SELECTED EXCERPT
Books I Read This Week

I Lived to Tell the Story: A Memoir of Love, Legacy, and Resilience by Tamika D. Mallory
A memoir from activist and Women’s March organizer about her life and how she got to where she is. This book is very much exactly what you’d expect from a public figure’s memoir. It doesn’t go too deep and isn’t written in a particularly noteworthy style, but provides background into her personal life and gives details on moments you might remember from her public life. I found the level of vulnerability and accountability to be wanting, but ultimately this book did what I think it set out to do. Mallory has certainly lived a life.

Room Swept Home by Remica Bingham-Risher
A collection or poetry that connects the poet to her ancestors using poems, archival research, and images. I didn’t know a poetry collection could do what this book does. It is akin to a family memoir in many ways. I was impressed by the uses of form and rhythm in the collection and how those elements enhanced the emotional resonance of the story being told.

ENTRIES SUPPLIED
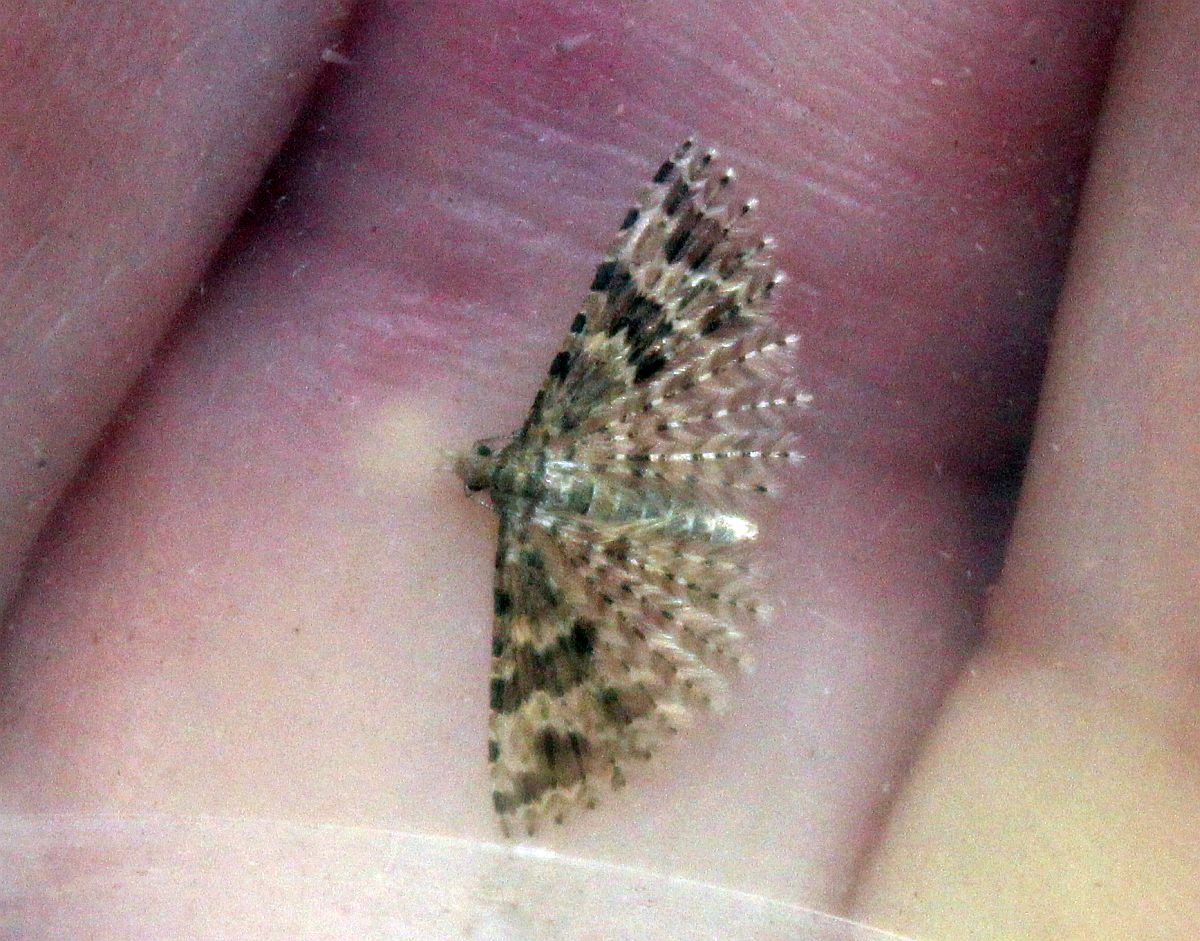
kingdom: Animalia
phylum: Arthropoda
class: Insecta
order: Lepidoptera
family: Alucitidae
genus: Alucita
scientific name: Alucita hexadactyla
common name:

TO BE DONE
**A.** According to the book reviews, what three things does Room Swept Home use to connect the poet to her ancestors?
**B.** Reproduce everything in the book reviews from "Room Swept Home" down to "story being told.".

FULL SOLUTIONS
**A.** Poems, archival research, and images.

**B.**
Room Swept Home by Remica Bingham-Risher
A collection or poetry that connects the poet to her ancestors using poems, archival research, and images. I didn’t know a poetry collection could do what this book does. It is akin to a family memoir in many ways. I was impressed by the uses of form and rhythm in the collection and how those elements enhanced the emotional resonance of the story being told.